Records from a dataset:
========

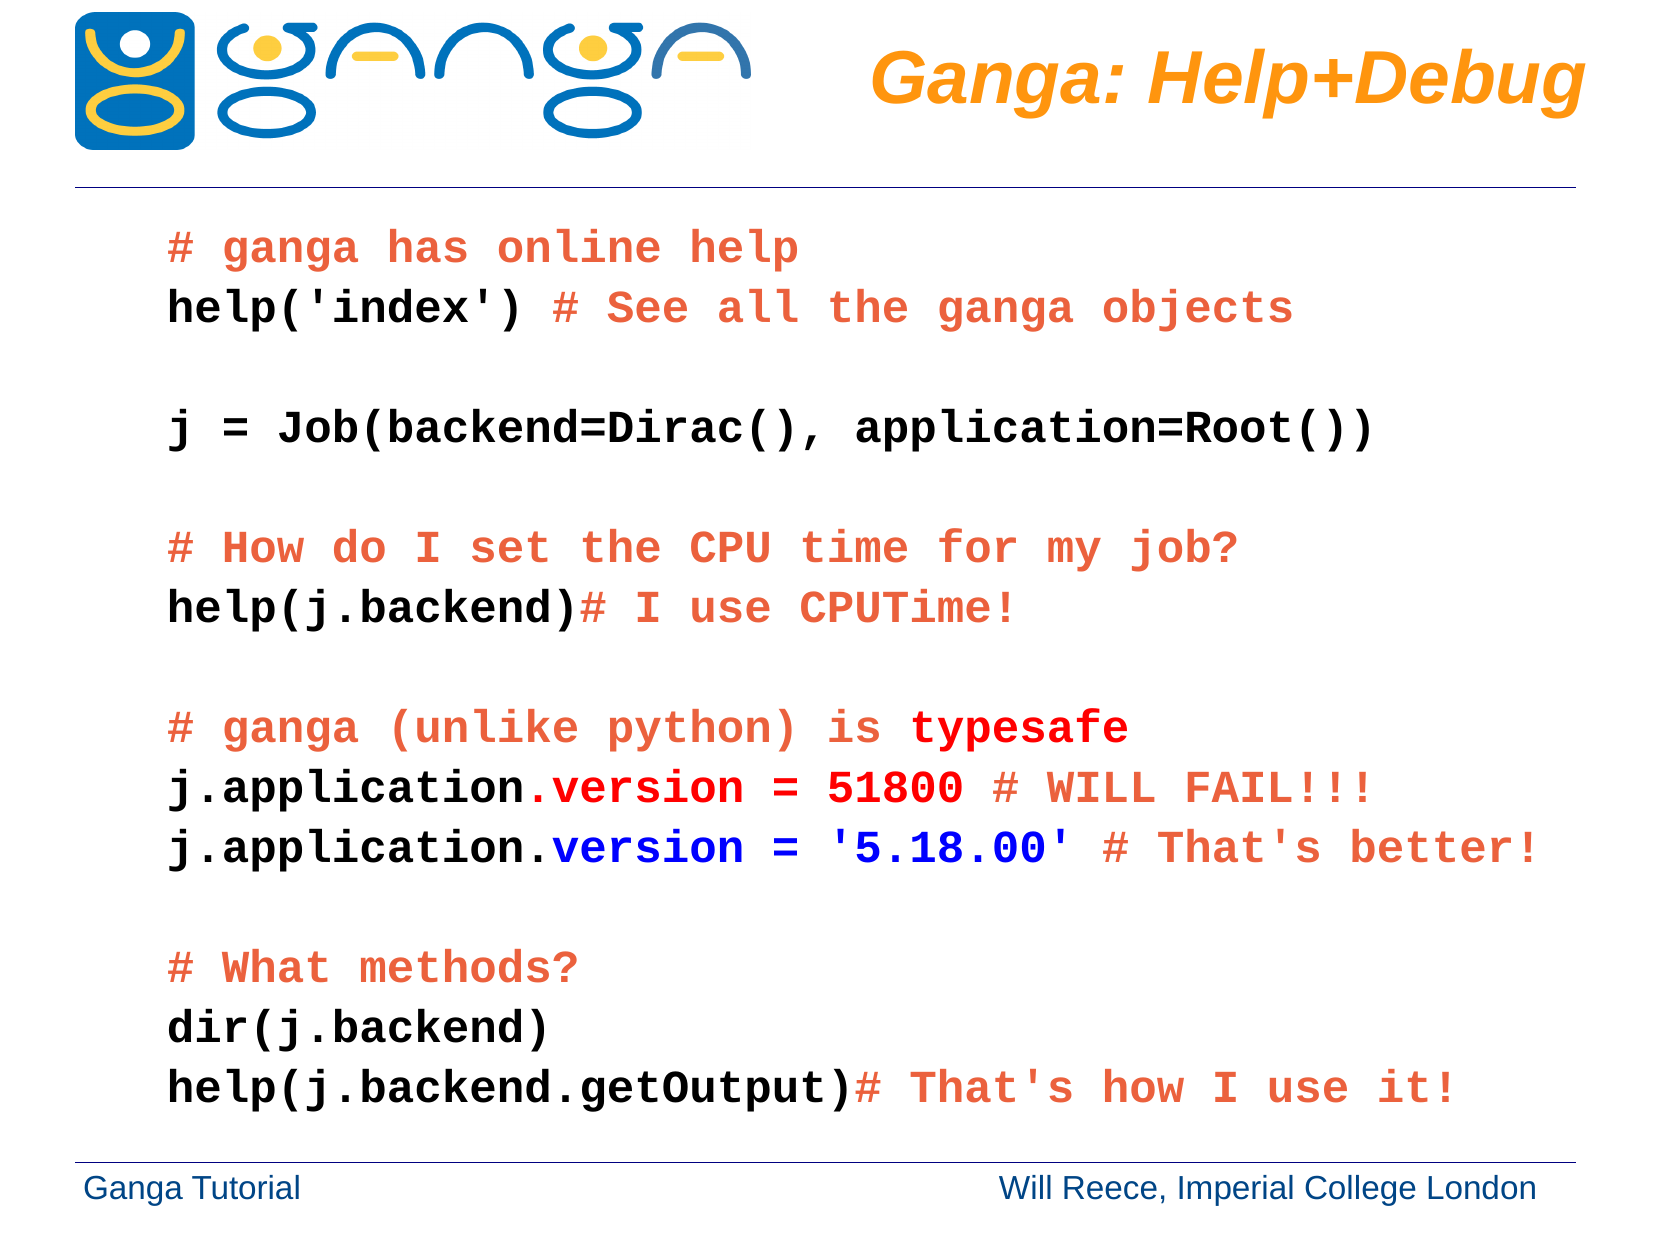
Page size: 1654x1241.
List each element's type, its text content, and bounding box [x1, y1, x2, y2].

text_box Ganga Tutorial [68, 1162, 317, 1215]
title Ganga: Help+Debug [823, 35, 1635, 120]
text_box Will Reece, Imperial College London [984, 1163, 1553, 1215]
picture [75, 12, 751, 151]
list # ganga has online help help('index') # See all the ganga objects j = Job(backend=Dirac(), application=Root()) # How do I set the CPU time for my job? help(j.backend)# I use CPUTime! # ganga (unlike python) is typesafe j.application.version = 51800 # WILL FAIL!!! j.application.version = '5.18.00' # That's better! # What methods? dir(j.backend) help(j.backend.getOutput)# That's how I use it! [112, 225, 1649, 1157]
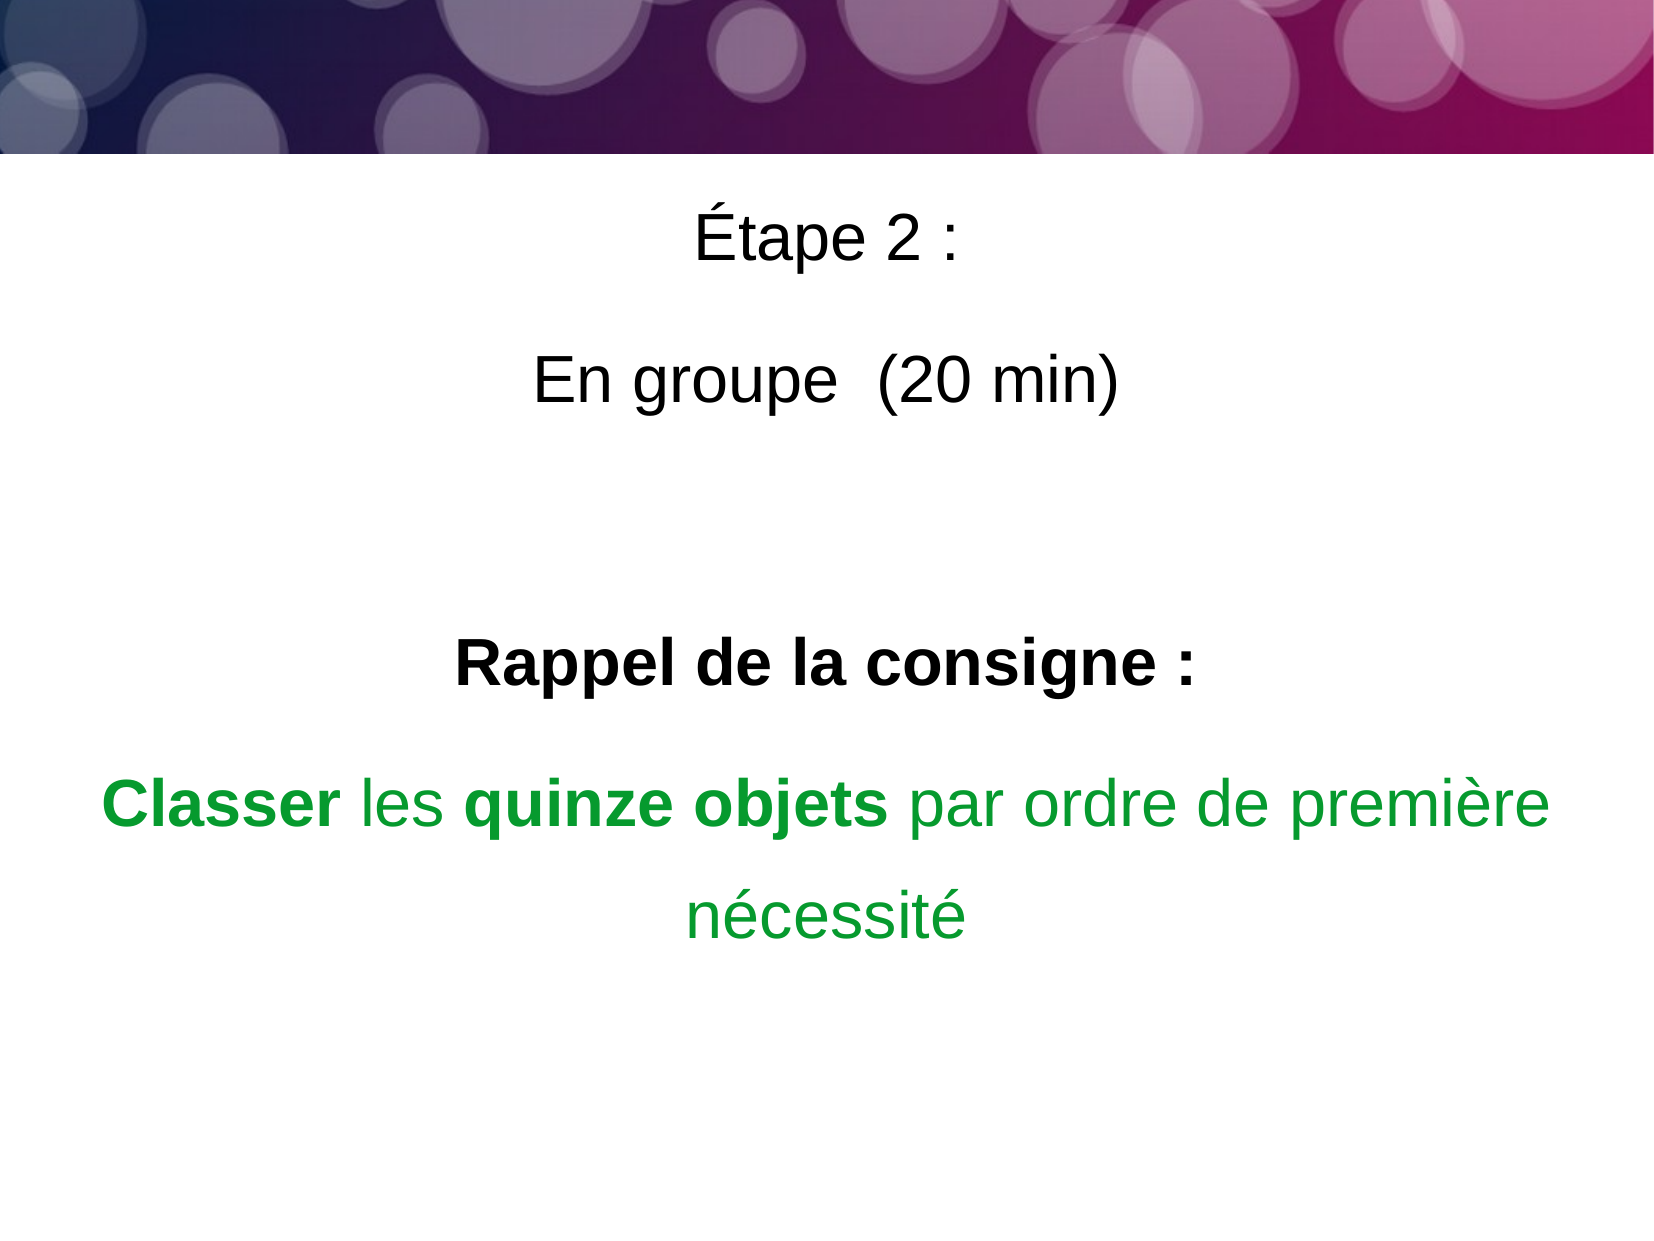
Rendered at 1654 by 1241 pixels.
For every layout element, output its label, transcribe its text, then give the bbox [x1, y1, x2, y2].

========

* Direction
Could you quote all of the material above word for word, leaving the pictures out?

* The result
Page size: 1654x1241.
List each element's type, its text content, and bounding box [x1, y1, x2, y2].

text_box Ganga Tutorial [68, 1162, 317, 1215]
title Ganga: Help+Debug [823, 35, 1635, 120]
text_box Will Reece, Imperial College London [984, 1163, 1553, 1215]
picture [75, 12, 751, 151]
list # ganga has online help help('index') # See all the ganga objects j = Job(backend=Dirac(), application=Root()) # How do I set the CPU time for my job? help(j.backend)# I use CPUTime! # ganga (unlike python) is typesafe j.application.version = 51800 # WILL FAIL!!! j.application.version = '5.18.00' # That's better! # What methods? dir(j.backend) help(j.backend.getOutput)# That's how I use it! [112, 225, 1649, 1157]
Rendered at 1654 by 1241 pixels.
For every layout element, output its label, transcribe its text, then give the bbox [x1, y1, x2, y2].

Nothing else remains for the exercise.